HAVE PATIENCE – Every server who is working in a restaurant on Thanksgiving wants you to have the best possible experience. After all, the happier the customer, the better the tip, presumably. If things are taking longer, just know it’s not intentional. Serving hundreds of customers at the exact same time isn’t easy, especially with so many COVID protocols in effect. Take advantage of the extra time that you’re waiting for your dinner to focus on how grateful you should be for having the option to have someone else cook for you.
BE APPRECIATIVE – If someone is working in a restaurant on Thanksgiving, there’s a pretty good chance they are giving up the opportunity to be with their own family that day to serve you instead. Surely, there are some servers who welcome the excuse to not be sitting at a table with their in-laws or nosy aunt or grandma, but for the most part, they’d probably rather be at home. Say thank you, but don’t feel sorry for them. And don’t ask them why they are working that day because you are the reason.

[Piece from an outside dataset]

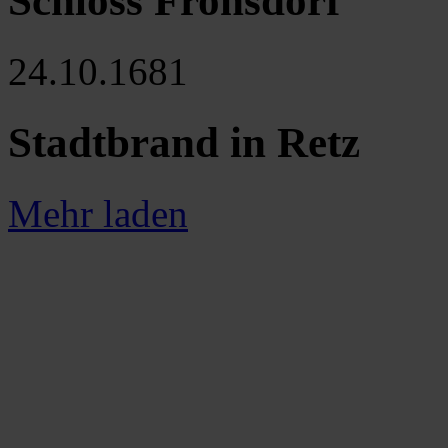
Schloss Frohsdorf
24.10.1681
Stadtbrand in Retz
Mehr laden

TIP GRACIOUSLY – Most servers aren’t getting paid extra to work on a holiday, so if they happen to be working in Texas, they are still only making $2.13 an hour. When a server is giving up a holiday to work, they want it to be worth their while and tips are what it’s about. Not only are they working on a holiday, they’re doing it during a pandemic, so dig a little deeper in your pocket when it comes time to tip. A few extra dollars isn’t going to change your life too much, but if every customer tips a bit extra, it can certainly change the servers’s day.